Segment Start: Provided material
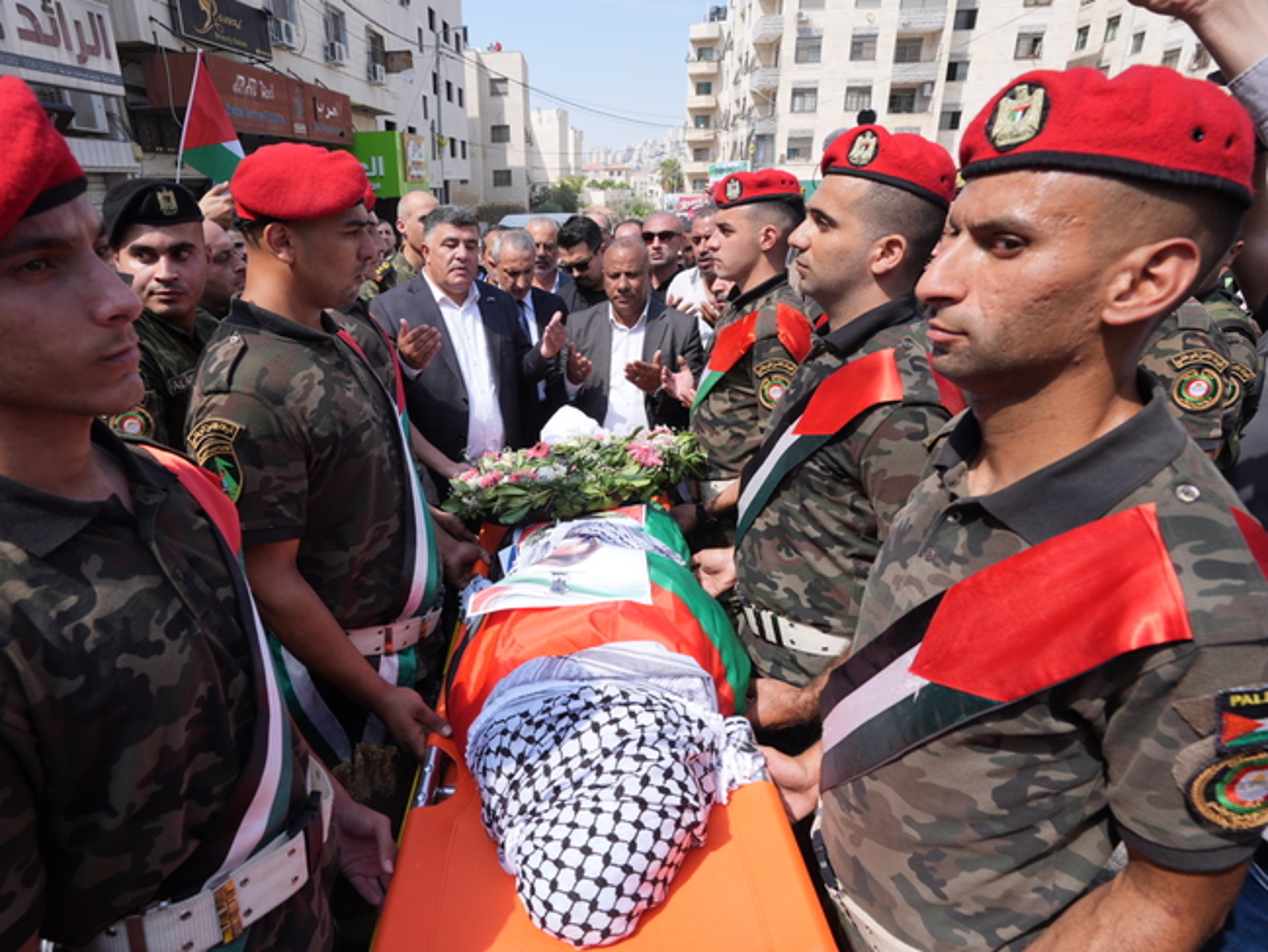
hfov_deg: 81.3
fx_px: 733
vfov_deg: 66.0
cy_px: 480
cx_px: 545
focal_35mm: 20
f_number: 7.1
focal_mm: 18
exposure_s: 1/500
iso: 250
Segment End: Provided material
Problem statement:
All of the material above needs to be restated exactly, with no pictures.

Answer to this exercise:
hfov_deg: 81.3
fx_px: 733
vfov_deg: 66.0
cy_px: 480
cx_px: 545
focal_35mm: 20
f_number: 7.1
focal_mm: 18
exposure_s: 1/500
iso: 250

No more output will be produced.